▶ Requirement
Reproduce the text of every row below word for word, line by line, and leave the pictures out of your answer.

Collected data:
--- START ---
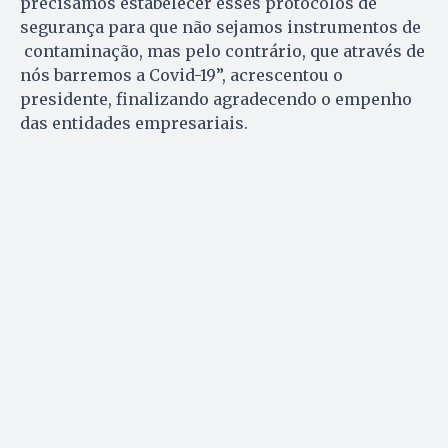
precisamos estabelecer esses protocolos de
segurança para que não sejamos instrumentos de
contaminação, mas pelo contrário, que através de
nós barremos a Covid-19”, acrescentou o
presidente, finalizando agradecendo o empenho
das entidades empresariais.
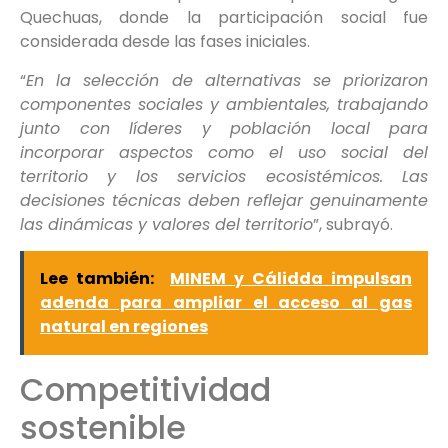
Quechuas, donde la participación social fue
considerada desde las fases iniciales.
“
En la selección de alternativas se priorizaron
componentes sociales y ambientales, trabajando
junto con líderes y población local para
incorporar aspectos como el uso social del
territorio y los servicios ecosistémicos. Las
decisiones técnicas deben reflejar genuinamente
las dinámicas y valores del territorio
”, subrayó.
Lee también:
MINEM y Cálidda impulsan
adenda para ampliar el acceso al gas
natural en regiones
Competitividad
sostenible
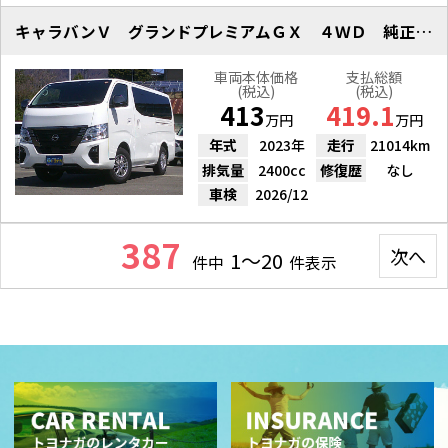
キャラバンＶ グランドプレミアムＧＸ ４ＷＤ 純正ナビＴＶ
車両本体価格
支払総額
(税込)
(税込)
413
419.1
万円
万円
年式
2023年
走行
21014km
排気量
2400cc
修復歴
なし
車検
2026/12
387
次へ
1～20
件中
件表示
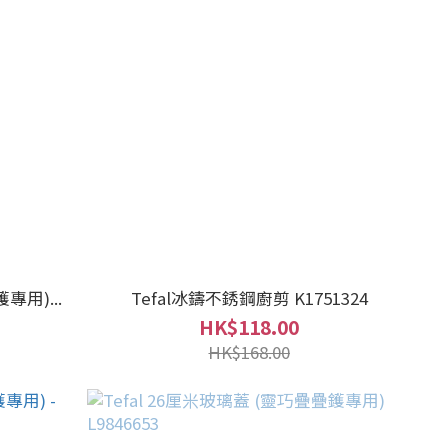
專用)...
Tefal冰鑄不銹鋼廚剪 K1751324
HK$118.00
HK$168.00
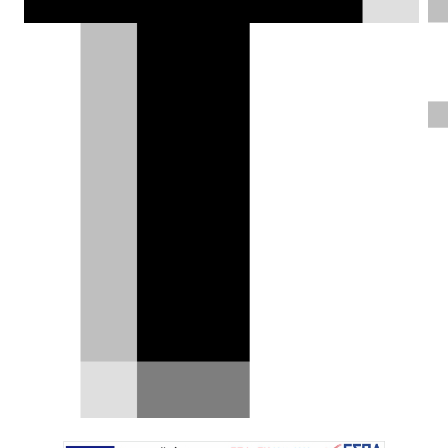
ΦΩΤΟΓΡΑΦΙΕΣ
Θοδωρής Τσίκας |
08.04.2026
Test drive: Kia Stonic
1.0T MHEV 7DCT - πιο
μοντέρνο, πιο techno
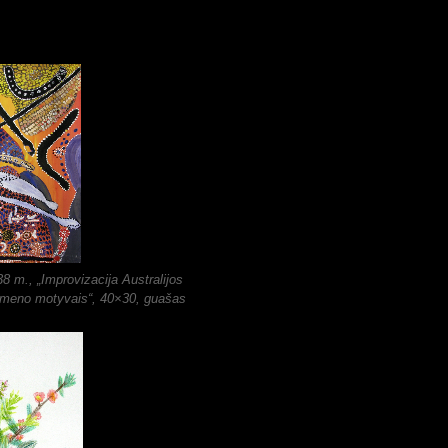
 m., „Improvizacija Australijos
 meno motyvais“, 40×30, guašas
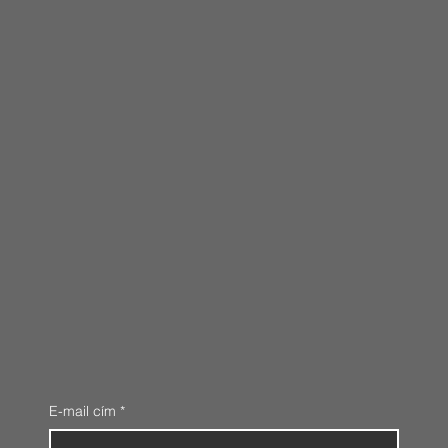
E-mail cím
*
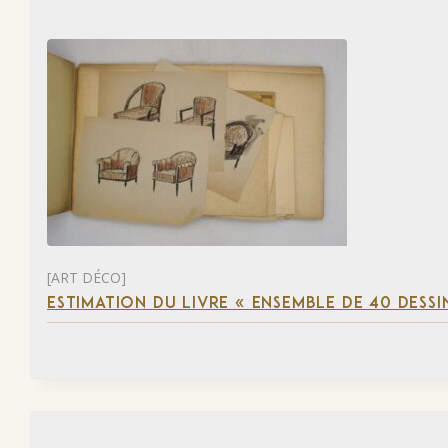
[ART DÉCO]
ESTIMATION DU LIVRE « ENSEMBLE DE 40 DESSI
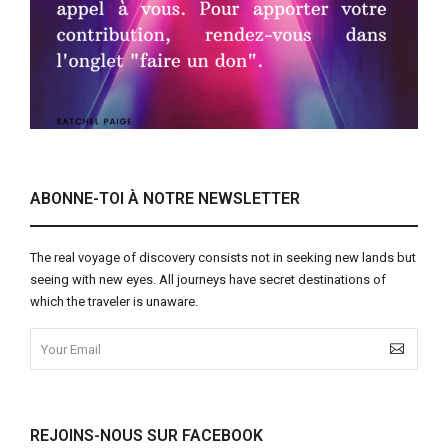
ABONNE-TOI À NOTRE NEWSLETTER
The real voyage of discovery consists not in seeking new lands but
seeing with new eyes. All journeys have secret destinations of
which the traveler is unaware.
REJOINS-NOUS SUR FACEBOOK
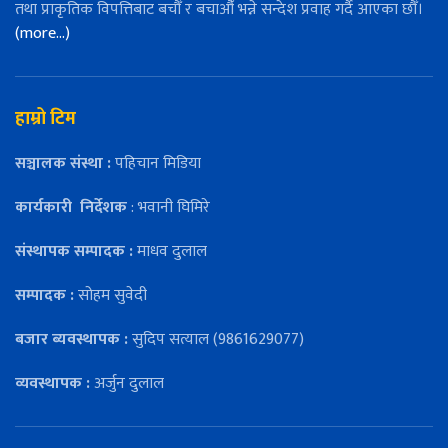
तथा प्राकृतिक विपत्तिबाट बचौँ र बचाऔँ भन्ने सन्देश प्रवाह गर्दै आएका छौँ।
(more…)
हाम्रो टिम
सञ्चालक संस्था :
पहिचान मिडिया
कार्यकारी
निर्देशक
: भवानी घिमिरे
संस्थापक सम्पादक :
माधव दुलाल
सम्पादक :
सोहम सुवेदी
बजार ब्यवस्थापक :
सुदिप सत्याल (9861629077)
व्यवस्थापक :
अर्जुन दुलाल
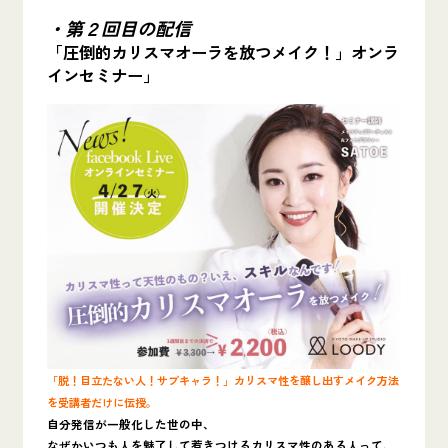
・第２回目の配信
「圧倒的カリスマオーラを放つメイク！」オンラ
インセミナー」
「脱！目立たない人！サブキャラ！」カリスマ性を醸し出すメイク方法
を受講者だけに伝授。
自分発信が一般化した世の中、
なぜかいつも人を魅了して惹きつけるカリスマ性のある人って、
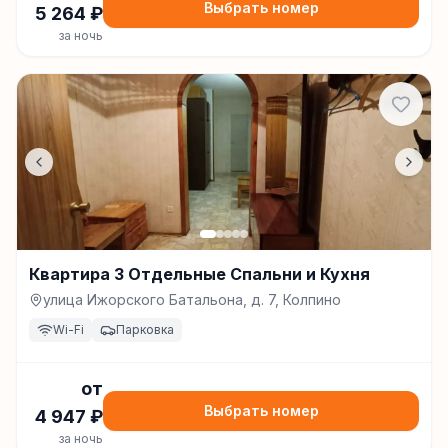
Выбрать номер
5 264
₽
за ночь
Квартира 3 Отдельные Спальни и Кухня
улица Ижорского Батальона, д. 7, Колпино
Wi-Fi
Парковка
от
Выбрать номер
4 947
₽
за ночь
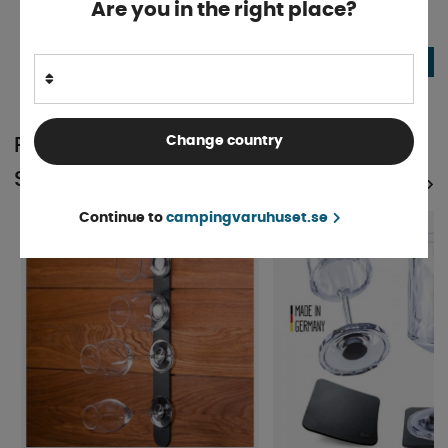
Are you in the right place?
Pack
Finns i lager
Finns i lager
529 kr
519 kr
KÖP!
Change country
POPULÄRT INOM
SAMMA KATEGORI
SE ALLA PRODUKTER
Continue to
campingvaruhuset.se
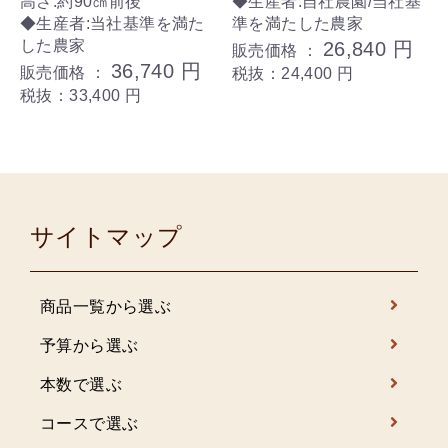
高さ:約90㎝前後
◆生産者:自社農園/当社基
◆生産者:当社基準を満た
準を満たした農家
した農家
26,840 円
販売価格 ：
36,740 円
販売価格 ：
税抜：24,400 円
税抜：33,400 円
サイトマップ
商品一覧から選ぶ
予算から選ぶ
本数で選ぶ
コースで選ぶ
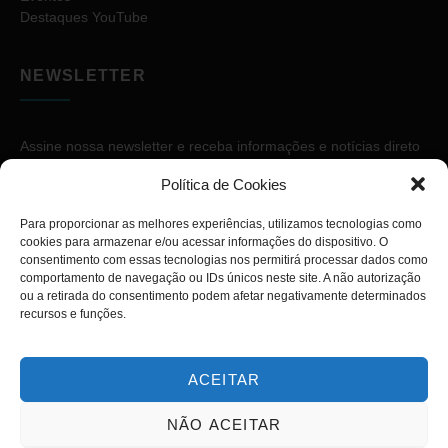
Destaques YouTube
NEWSLETTER
Assine nossa newsletter e receba informações e notícias direto
no seu e-mail.
Política de Cookies
Para proporcionar as melhores experiências, utilizamos tecnologias como
cookies para armazenar e/ou acessar informações do dispositivo. O
consentimento com essas tecnologias nos permitirá processar dados como
comportamento de navegação ou IDs únicos neste site. A não autorização
ou a retirada do consentimento podem afetar negativamente determinados
ASSINAR
recursos e funções.
ACEITAR
NÃO ACEITAR
Copyright © 2026. Diário PcD. Todos os direitos reservados.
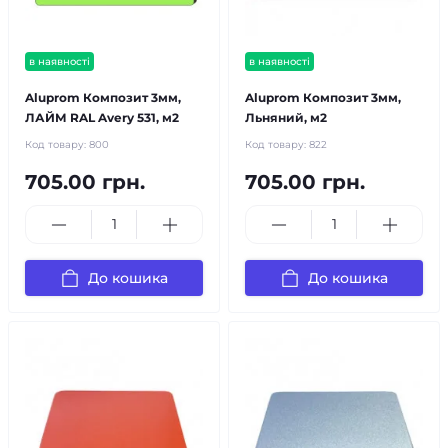
в наявності
в наявності
Aluprom Композит 3мм,
Aluprom Композит 3мм,
ЛАЙМ RAL Avery 531, м2
Льняний, м2
Код товару:
800
Код товару:
822
705.00 грн.
705.00 грн.
До кошика
До кошика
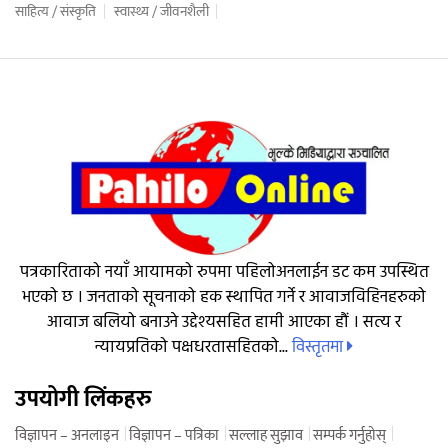
साहित्य / संस्कृति
स्वास्थ्य / जीवनशैली
पत्रकारिताको नयाँ आयामको रुपमा पहिलोअनलाईन डट कम उपस्थित
भएको छ । जनताको सूचनाको हक स्थापित गर्ने र आवाजविहिनहरुको
आवाज बलियो बनाउने उद्देश्यसहित हामी आएका हौं । सत्य र
विस्तृतमा
न्यायप्रतिको पक्षधरतासहितको...
उपयोगी लिंकहरु
विज्ञापन – अनलाइन
विज्ञापन – पत्रिका
सल्लाह सुझाव
सम्पर्क गर्नुहोस्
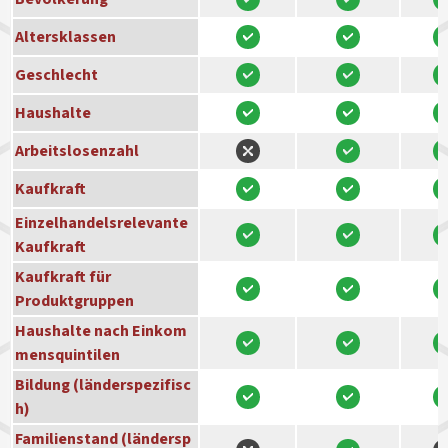
Altersklassen
Geschlecht
Haushalte
Arbeitslosenzahl
Kaufkraft
Einzelhandelsrelevante
Kaufkraft
Kaufkraft für
Produktgruppen
Haushalte nach Einkom
mensquintilen
Bildung (länderspezifisc
h)
Familienstand (ländersp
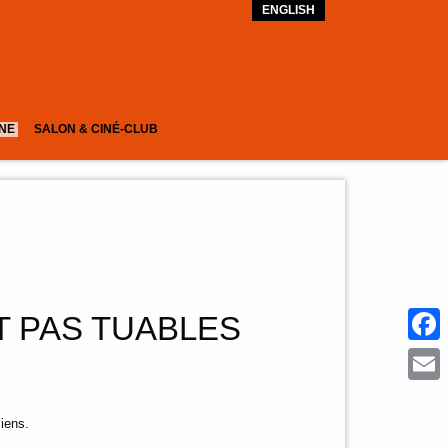
ENGLISH
GNE
SALON & CINÉ-CLUB
T PAS TUABLES
Face
Emai
ciens.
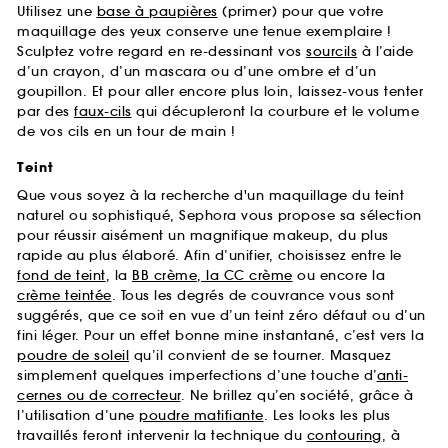
Utilisez une
base à paupières
(primer) pour que votre
maquillage des yeux conserve une tenue exemplaire !
Sculptez votre regard en re-dessinant vos
sourcils
à l’aide
d’un crayon, d’un mascara ou d’une ombre et d’un
goupillon. Et pour aller encore plus loin, laissez-vous tenter
par des
faux-cils
qui décupleront la courbure et le volume
de vos cils en un tour de main !
Teint
Que vous soyez à la recherche d'un maquillage du teint
naturel ou sophistiqué, Sephora vous propose sa sélection
pour réussir aisément un magnifique makeup, du plus
rapide au plus élaboré. Afin d’unifier, choisissez entre le
fond de teint
, la
BB crème, la CC crème
ou encore la
crème teintée
. Tous les degrés de couvrance vous sont
suggérés, que ce soit en vue d’un teint zéro défaut ou d’un
fini léger. Pour un effet bonne mine instantané, c’est vers la
poudre de soleil
qu’il convient de se tourner. Masquez
simplement quelques imperfections d’une touche d’
anti-
cernes ou de correcteur
. Ne brillez qu’en société, grâce à
l’utilisation d’une
poudre matifiante
. Les looks les plus
travaillés feront intervenir la technique du
contouring
, à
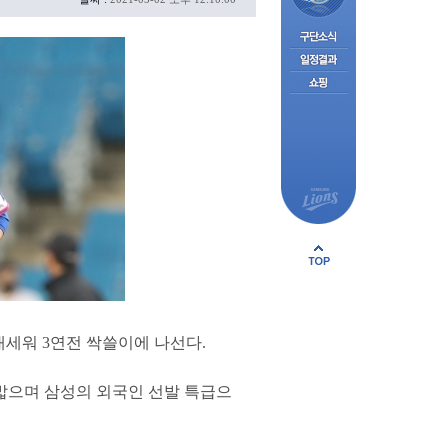
내세워 3연전 싹쓸이에 나선다.
 밟으며 삼성의 외국인 선발 특급으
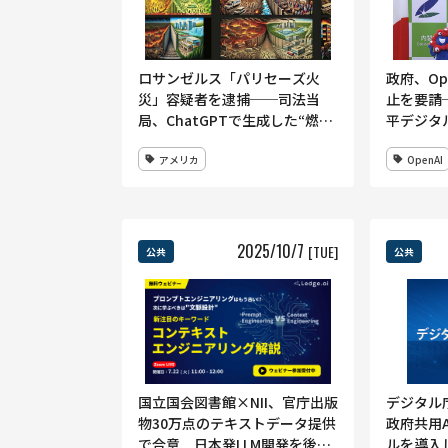
ロサンゼルス「パリセーズ火
政府、Op
災」容疑者を逮捕──司法当
止を要請─
局、ChatGPTで生成した“燃え
平デジタ
る都市”画像を押収と発表
式”を提
アメリカ
OpenAI
2025
/
10
/
7
[TUE]
公共
公共
国立国会図書館×NII、官庁出版
デジタル
物30万点のテキストデータ提供
政府共用
で合意 日本発LLM開発を後押
ルを導入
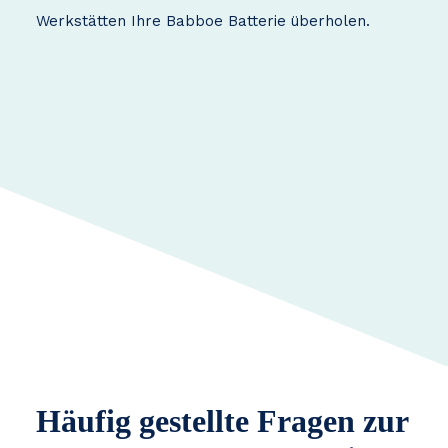
Werkstätten Ihre Babboe Batterie überholen.
Häufig gestellte Fragen zur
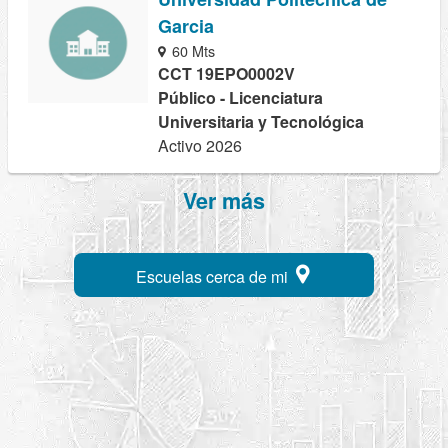
Garcia
60 Mts
CCT 19EPO0002V
Público - Licenciatura
Universitaria y Tecnológica
Activo 2026
Ver más
Escuelas cerca de mi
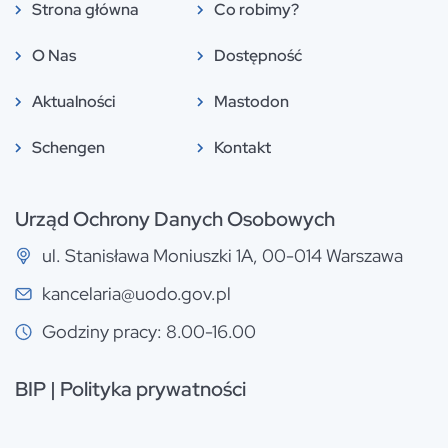
Strona główna
Co robimy?
O Nas
Dostępność
Aktualności
Mastodon
Schengen
Kontakt
Urząd Ochrony Danych Osobowych
ul. Stanisława Moniuszki 1A, 00-014 Warszawa
kancelaria@uodo.gov.pl
Godziny pracy: 8.00-16.00
BIP
|
Polityka prywatności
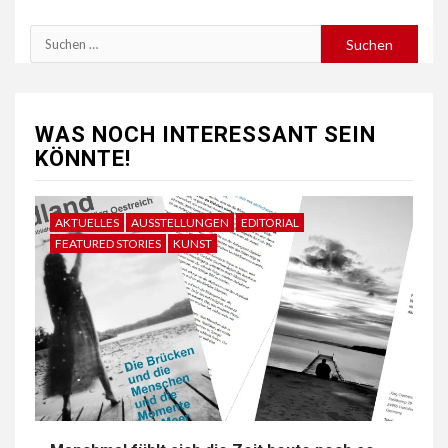
Suchen
nach:
WAS NOCH INTERESSANT SEIN
KÖNNTE!
AKTUELLES
AUSSTELLUNGEN
EDITORIAL
FEATURED STORIES
KUNST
--- END ---
▶ Written solution
precisamos estabelecer esses protocolos de
segurança para que não sejamos instrumentos de
contaminação, mas pelo contrário, que através de
nós barremos a Covid-19”, acrescentou o
presidente, finalizando agradecendo o empenho
das entidades empresariais.
Quechuas, donde la participación social fue
considerada desde las fases iniciales.
“
En la selección de alternativas se priorizaron
componentes sociales y ambientales, trabajando
junto con líderes y población local para
incorporar aspectos como el uso social del
territorio y los servicios ecosistémicos. Las
decisiones técnicas deben reflejar genuinamente
las dinámicas y valores del territorio
”, subrayó.
Lee también:
MINEM y Cálidda impulsan
adenda para ampliar el acceso al gas
natural en regiones
Competitividad
sostenible
キャラバンＶ グランドプレミアムＧＸ ４ＷＤ 純正ナビＴＶ
車両本体価格
支払総額
(税込)
(税込)
413
419.1
万円
万円
年式
2023年
走行
21014km
排気量
2400cc
修復歴
なし
車検
2026/12
387
次へ
1～20
件中
件表示
專用)...
Tefal冰鑄不銹鋼廚剪 K1751324
HK$118.00
HK$168.00
ΦΩΤΟΓΡΑΦΙΕΣ
Θοδωρής Τσίκας |
08.04.2026
Test drive: Kia Stonic
1.0T MHEV 7DCT - πιο
μοντέρνο, πιο techno
 m., „Improvizacija Australijos
 meno motyvais“, 40×30, guašas
E-mail cím
*
[ART DÉCO]
ESTIMATION DU LIVRE « ENSEMBLE DE 40 DESSI
ABONNE-TOI À NOTRE NEWSLETTER
The real voyage of discovery consists not in seeking new lands but
seeing with new eyes. All journeys have secret destinations of
which the traveler is unaware.
REJOINS-NOUS SUR FACEBOOK
तथा प्राकृतिक विपत्तिबाट बचौँ र बचाऔँ भन्ने सन्देश प्रवाह गर्दै आएका छौँ।
(more…)
हाम्रो टिम
सञ्चालक संस्था :
पहिचान मिडिया
कार्यकारी
निर्देशक
: भवानी घिमिरे
संस्थापक सम्पादक :
माधव दुलाल
सम्पादक :
सोहम सुवेदी
बजार ब्यवस्थापक :
सुदिप सत्याल (9861629077)
व्यवस्थापक :
अर्जुन दुलाल
・第２回目の配信
「圧倒的カリスマオーラを放つメイク！」オンラ
インセミナー」
「脱！目立たない人！サブキャラ！」カリスマ性を醸し出すメイク方法
を受講者だけに伝授。
自分発信が一般化した世の中、
なぜかいつも人を魅了して惹きつけるカリスマ性のある人って、
Выбрать номер
5 264
₽
за ночь
Квартира 3 Отдельные Спальни и Кухня
улица Ижорского Батальона, д. 7, Колпино
Wi-Fi
Парковка
от
Выбрать номер
4 947
₽
за ночь
Are you in the right place?
Pack
Finns i lager
Finns i lager
529 kr
519 kr
KÖP!
Change country
POPULÄRT INOM
SAMMA KATEGORI
SE ALLA PRODUKTER
Continue to
campingvaruhuset.se
高さ:約90㎝前後
◆生産者:自社農園/当社基
◆生産者:当社基準を満た
準を満たした農家
した農家
26,840 円
販売価格 ：
36,740 円
販売価格 ：
税抜：24,400 円
税抜：33,400 円
サイトマップ
商品一覧から選ぶ
予算から選ぶ
本数で選ぶ
コースで選ぶ
Destaques YouTube
NEWSLETTER
Assine nossa newsletter e receba informações e notícias direto
no seu e-mail.
Política de Cookies
Para proporcionar as melhores experiências, utilizamos tecnologias como
cookies para armazenar e/ou acessar informações do dispositivo. O
consentimento com essas tecnologias nos permitirá processar dados como
comportamento de navegação ou IDs únicos neste site. A não autorização
ou a retirada do consentimento podem afetar negativamente determinados
ASSINAR
recursos e funções.
ACEITAR
NÃO ACEITAR
Copyright © 2026. Diário PcD. Todos os direitos reservados.
в наявності
в наявності
Aluprom Композит 3мм,
Aluprom Композит 3мм,
ЛАЙМ RAL Avery 531, м2
Льняний, м2
Код товару:
800
Код товару:
822
705.00 грн.
705.00 грн.
До кошика
До кошика
साहित्य / संस्कृति
स्वास्थ्य / जीवनशैली
पत्रकारिताको नयाँ आयामको रुपमा पहिलोअनलाईन डट कम उपस्थित
भएको छ । जनताको सूचनाको हक स्थापित गर्ने र आवाजविहिनहरुको
आवाज बलियो बनाउने उद्देश्यसहित हामी आएका हौं । सत्य र
विस्तृतमा
न्यायप्रतिको पक्षधरतासहितको...
उपयोगी लिंकहरु
विज्ञापन – अनलाइन
विज्ञापन – पत्रिका
सल्लाह सुझाव
सम्पर्क गर्नुहोस्
Altersklassen
Geschlecht
Haushalte
Arbeitslosenzahl
Kaufkraft
Einzelhandelsrelevante
Kaufkraft
Kaufkraft für
Produktgruppen
Haushalte nach Einkom
mensquintilen
Bildung (länderspezifisc
h)
Familienstand (ländersp
ENGLISH
GNE
SALON & CINÉ-CLUB
T PAS TUABLES
Face
Emai
ciens.
Utilisez une
base à paupières
(primer) pour que votre
maquillage des yeux conserve une tenue exemplaire !
Sculptez votre regard en re-dessinant vos
sourcils
à l’aide
d’un crayon, d’un mascara ou d’une ombre et d’un
goupillon. Et pour aller encore plus loin, laissez-vous tenter
par des
faux-cils
qui décupleront la courbure et le volume
de vos cils en un tour de main !
Teint
Que vous soyez à la recherche d'un maquillage du teint
naturel ou sophistiqué, Sephora vous propose sa sélection
pour réussir aisément un magnifique makeup, du plus
rapide au plus élaboré. Afin d’unifier, choisissez entre le
fond de teint
, la
BB crème, la CC crème
ou encore la
crème teintée
. Tous les degrés de couvrance vous sont
suggérés, que ce soit en vue d’un teint zéro défaut ou d’un
fini léger. Pour un effet bonne mine instantané, c’est vers la
poudre de soleil
qu’il convient de se tourner. Masquez
simplement quelques imperfections d’une touche d’
anti-
cernes ou de correcteur
. Ne brillez qu’en société, grâce à
l’utilisation d’une
poudre matifiante
. Les looks les plus
travaillés feront intervenir la technique du
contouring
, à
내세워 3연전 싹쓸이에 나선다.
 밟으며 삼성의 외국인 선발 특급으
ロサンゼルス「パリセーズ火
政府、Op
災」容疑者を逮捕──司法当
止を要請─
局、ChatGPTで生成した“燃え
平デジタ
る都市”画像を押収と発表
式”を提
アメリカ
OpenAI
2025
/
10
/
7
[TUE]
公共
公共
国立国会図書館×NII、官庁出版
デジタル
物30万点のテキストデータ提供
政府共用
で合意 日本発LLM開発を後押
ルを導入
Werkstätten Ihre Babboe Batterie überholen.
Häufig gestellte Fragen zur
Garcia
60 Mts
CCT 19EPO0002V
Público - Licenciatura
Universitaria y Tecnológica
Activo 2026
Ver más
Escuelas cerca de mi
Strona główna
Co robimy?
O Nas
Dostępność
Aktualności
Mastodon
Schengen
Kontakt
Urząd Ochrony Danych Osobowych
ul. Stanisława Moniuszki 1A, 00-014 Warszawa
kancelaria@uodo.gov.pl
Godziny pracy: 8.00-16.00
BIP
|
Polityka prywatności
Suchen
nach:
WAS NOCH INTERESSANT SEIN
KÖNNTE!
AKTUELLES
AUSSTELLUNGEN
EDITORIAL
FEATURED STORIES
KUNST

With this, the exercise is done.